El resto asintió, era verdad, tras concentrarse un poco, pudieron cerciorarse de todo lo que decía el chico.
-Lo malo es que hay mucha gente por aquí- comentó Percy, mientras observaba la zona en silencio. Era verdad, había varios grupos de turistas visitando el sitio, ajenos a todo lo que hacían ellos.
-Buscaré algún túnel secreto por el que poder acceder- Patrick entonces se concentró, sus ojos se iluminaron de color marrón, y en pocos segundos se abrió la tierra delante de ellos.
Rápidamente se internaron en el interior del subsuelo. Las paredes eran de piedra, con tuberías de todo tipo y material en la parte del techo, con algunos hierros negros sobresaliendo de las paredes, así como losas de piedra de diversos tipos que limitaban los bajos de los edificios. Pocos metros recorrieron antes de llegar ante un muro de mármol blanco.
-Es aquí, lo noto- dijo Electra, mientras acariciaba la piedra.

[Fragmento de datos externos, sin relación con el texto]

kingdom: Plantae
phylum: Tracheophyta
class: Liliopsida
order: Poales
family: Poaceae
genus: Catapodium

Patrick entonces se rodeó de su energía, y la pared se abrió ante la voluntad del guardián, y entraron al interior del edificio. Este era realmente escalofriante.
-Guau…- murmuró Tamiya, impresionada. Los miembros más recientes del grupo se quedaron anonadados por las vistas.
Las paredes blancas estaban llenas de calaveras de color parduzco, algo deterioradas por el paso del tiempo, pero estaban todas completas. No sólo había calaveras, también había huesos como fémures y rotulas, que llenaban por completo los pasadizos que tenían a la vista.
-Ya podría tener tu padre otro santuario…- murmuró William, mientras contemplaba la escalofriante decoración.
Sin añadir más, avanzaron. La energía del arcángel se notaba por todo el edificio, pero se concentraba en un sitio en concreto, al fondo. Pero cuando habían avanzado unos cincuenta metros, llegaron a un pasadizo sin salida.
-La energía viene del fondo…- murmuró Susan, mientras el resto comprobaba los huesos cercanos en busca de algún botón o palanca que accionara una suerte de mecanismo secreto.
Pero ni Percy, con sus poderes encontró nada- Sólo encuentro los muros, nada más- dijo, tras pasar la mano por las paredes.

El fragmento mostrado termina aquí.